Have you ever wondered what the heck you’re doing here right now?😐 I’ve wondered so many times, it’s given me more than a dozen headaches. I write because of this, to run away from that feeling of emptiness. I know lots of people do it, being in denial, finding stuff to fill that emptiness like education, jobs, alcohol, sex and all that.:(
Well I’m sick of running away. I know I lack a lot of things in life but I’ve lost all meaning all together.😵 I really wonder if spirituality has anything to do with it. I stopped believing because I don’t like how this world works at all. There’s so many negative things in my life, even when I follow the positivity crap that people always go on about. “Oh think positively, it will all be okay.” Yeah Yeah I’ve been there and done that it will take me a lot to get back to that state. No I’m not being stubbornly negative, I’m just too tired, I need answers first. 😟
So I grew up as a Christian, and when people ask me of my religion I say that. Funny because I don’t really believe in that. 😅I used to think God was so like the best, but I grew up and got caught up in philosophy so….yep I got a bit skeptic. I mean I’ve got a lot of anger against God. I stopped believing in him in my times of hurt, but I thank him when good things happen, I don’t know it’s ingrained onto my brain😧. So since I don’t believe in him, I’m stuck between being religious and being an atheist. I mean I see the world before me and think, it should have been made by something, because I don’t believe in the big bang theory. 😂I hate science when it comes to things like that, but that’s a topic for another day when something related to science makes me angry. 😒I kinda believed in the whole enlightenment and kyballion and stuff but it never helped.
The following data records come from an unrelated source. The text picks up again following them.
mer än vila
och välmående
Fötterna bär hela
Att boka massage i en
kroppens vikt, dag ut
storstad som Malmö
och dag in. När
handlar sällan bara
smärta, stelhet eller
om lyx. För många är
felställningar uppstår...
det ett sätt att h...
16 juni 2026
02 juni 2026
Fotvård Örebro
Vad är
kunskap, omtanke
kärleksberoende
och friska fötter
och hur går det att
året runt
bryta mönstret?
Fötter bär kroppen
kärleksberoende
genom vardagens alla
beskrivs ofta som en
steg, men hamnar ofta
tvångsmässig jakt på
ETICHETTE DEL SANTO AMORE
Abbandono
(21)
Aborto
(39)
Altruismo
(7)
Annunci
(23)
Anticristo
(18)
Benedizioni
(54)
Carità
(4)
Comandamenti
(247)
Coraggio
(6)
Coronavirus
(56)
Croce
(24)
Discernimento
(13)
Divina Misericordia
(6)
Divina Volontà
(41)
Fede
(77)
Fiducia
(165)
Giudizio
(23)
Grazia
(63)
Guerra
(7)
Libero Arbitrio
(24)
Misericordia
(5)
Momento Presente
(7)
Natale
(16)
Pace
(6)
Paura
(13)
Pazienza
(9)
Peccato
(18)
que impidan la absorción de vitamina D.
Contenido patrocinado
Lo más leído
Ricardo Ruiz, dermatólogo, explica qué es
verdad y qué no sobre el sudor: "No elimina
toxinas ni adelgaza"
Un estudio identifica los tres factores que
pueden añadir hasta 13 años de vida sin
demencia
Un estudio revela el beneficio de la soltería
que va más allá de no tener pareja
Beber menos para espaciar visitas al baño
I learnt about quantum physics, just a bit, by a bit I mean a page that someone had written on this other website I found. Anyways it told me about universal laws, I tried out that theory, it didn’t work, it actually p***ed me off.😤 I read about this metaphysics guy and his teachings, also didn’t work. I thought to myself maybe I should just forget about spirituality but still I’m finding it hard to find the meaning to life. 😯
It’s weird how other people find what I dismissed works for them. Oh well I don’t know if I should be glad or worried that I didn’t find any meaning in what they’re doing. The meaning of life is so big. 😰I know that there is one key thing I need to find so that the rest of my life makes sense. I mean the reason why life can be so miserable, or why people are rich and some are poor (me 😫). Why people fall in and out of love?😥 Why things don’t last? :(It’s all in my brain. I know that I’m over thinking a lot of stuff but it grinds my gears when people just act so darn ridiculous just because the bible says so, or just because society says. Don’t people have their own brains to think, I know my brain is over working and getting nowhere but at least I’m defining my life in a way that kinda works for me:'(, okay maybe I need a few more things so that it can fully work me. Oh story of my life.😵
Does life have a meaning anyways? See that’s the problem in being an atheist I think, there’s no heaven to look forward to or a God to serve. 😑Well some people say that the meaning of life is for us to live, that we’ve woken up so we should be grateful and use up the day we’re given. But of course my negative self goes like this, “why the heck did I wake up only to not be able to accomplish anything even with the effort I’ve put in.” And then that stupid crazy irritating person comes to me and says “hm maybe it wasn’t much effort “.😠 At that point I have the option to punch that person, go at them, agree with them or just give them that look that says “SERIOUSLY”😤. I swear one day I will punch a person so bad, I might even break their jaw 😑. So obviously that meaning didn’t sit well with me.😆
I once had this answer that it was for happiness. It’s the one that managed to last longer compared to the other ideas. It was good I tell you, I was Mrs Positive, I never let things get to me, I had a job, things were going great, and I mean great. It was because of Dr. Dyer‘s book, Your Erroneous Zones. It became my bible, I read it everyday, went about my business, read positive affirmations and just had a positivity to-do list. 😎It was the best time, I had so much love for life, I was in love with the idea of living.😍 I had dreams and goals that were being accomplished. Something happened though and all that I’d come to believe just got destroyed and I never felt the same again. I do think about going back, I tried but it never worked so I now have to take a new route.😬
The meaning of life, having goals, living to the fullest. Is it possible to find that answer? Should I keep on going or should I just be like everyone else who just go about life without questioning it.:? I hate life you know, the reason being when you learn something new which works better, there is never any sense in going back to the worst way. So I can’t go back to what I used to be, I don’t know why anyone would just do things just because. Now that is the worst of all the ideas I’ve found and it’s sad. You find someone who’s stuck in a job they don’t like, they always complain about it, but they’ll stay, just because they need a job. I mean I need a job but settling for a job I don’t like never works, I put myself first in stuff. Maybe that’s why the happiness idea ended up failing for me. I just only knew how to satisfy myself but never others.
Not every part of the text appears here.